*WORK ITEM*
From first line to last, print the records exactly, but leave out the pictures.

*DATA TO USE*
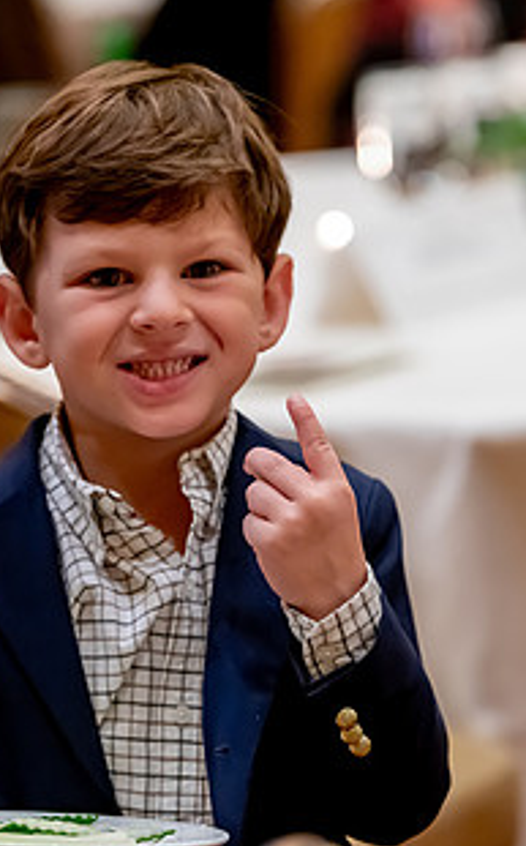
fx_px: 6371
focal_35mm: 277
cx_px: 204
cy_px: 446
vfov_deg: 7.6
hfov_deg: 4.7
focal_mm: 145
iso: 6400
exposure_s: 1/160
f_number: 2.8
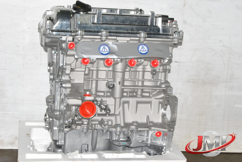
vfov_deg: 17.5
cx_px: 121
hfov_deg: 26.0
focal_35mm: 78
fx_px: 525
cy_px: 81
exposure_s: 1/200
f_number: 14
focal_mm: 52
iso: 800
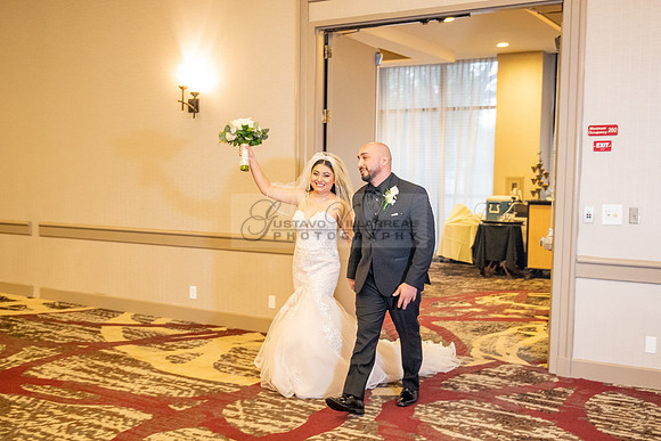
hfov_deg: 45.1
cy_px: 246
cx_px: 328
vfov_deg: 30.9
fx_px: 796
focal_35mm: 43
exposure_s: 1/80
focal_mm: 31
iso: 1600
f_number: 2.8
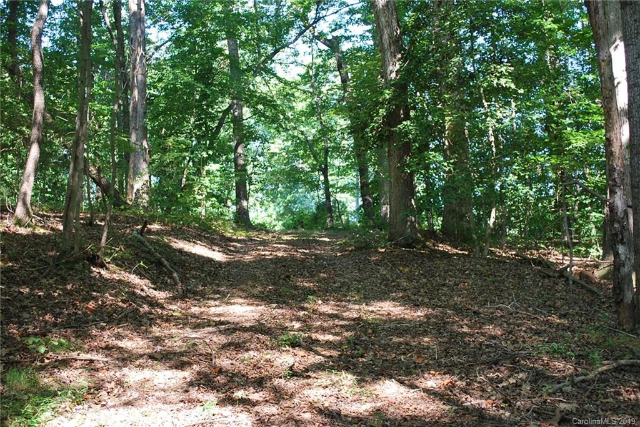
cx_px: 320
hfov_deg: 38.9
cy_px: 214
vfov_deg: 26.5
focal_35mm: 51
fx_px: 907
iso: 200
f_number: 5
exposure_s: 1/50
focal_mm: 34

*EXERCISE ANSWER*
fx_px: 6371
focal_35mm: 277
cx_px: 204
cy_px: 446
vfov_deg: 7.6
hfov_deg: 4.7
focal_mm: 145
iso: 6400
exposure_s: 1/160
f_number: 2.8
vfov_deg: 17.5
cx_px: 121
hfov_deg: 26.0
focal_35mm: 78
fx_px: 525
cy_px: 81
exposure_s: 1/200
f_number: 14
focal_mm: 52
iso: 800
hfov_deg: 45.1
cy_px: 246
cx_px: 328
vfov_deg: 30.9
fx_px: 796
focal_35mm: 43
exposure_s: 1/80
focal_mm: 31
iso: 1600
f_number: 2.8
cx_px: 320
hfov_deg: 38.9
cy_px: 214
vfov_deg: 26.5
focal_35mm: 51
fx_px: 907
iso: 200
f_number: 5
exposure_s: 1/50
focal_mm: 34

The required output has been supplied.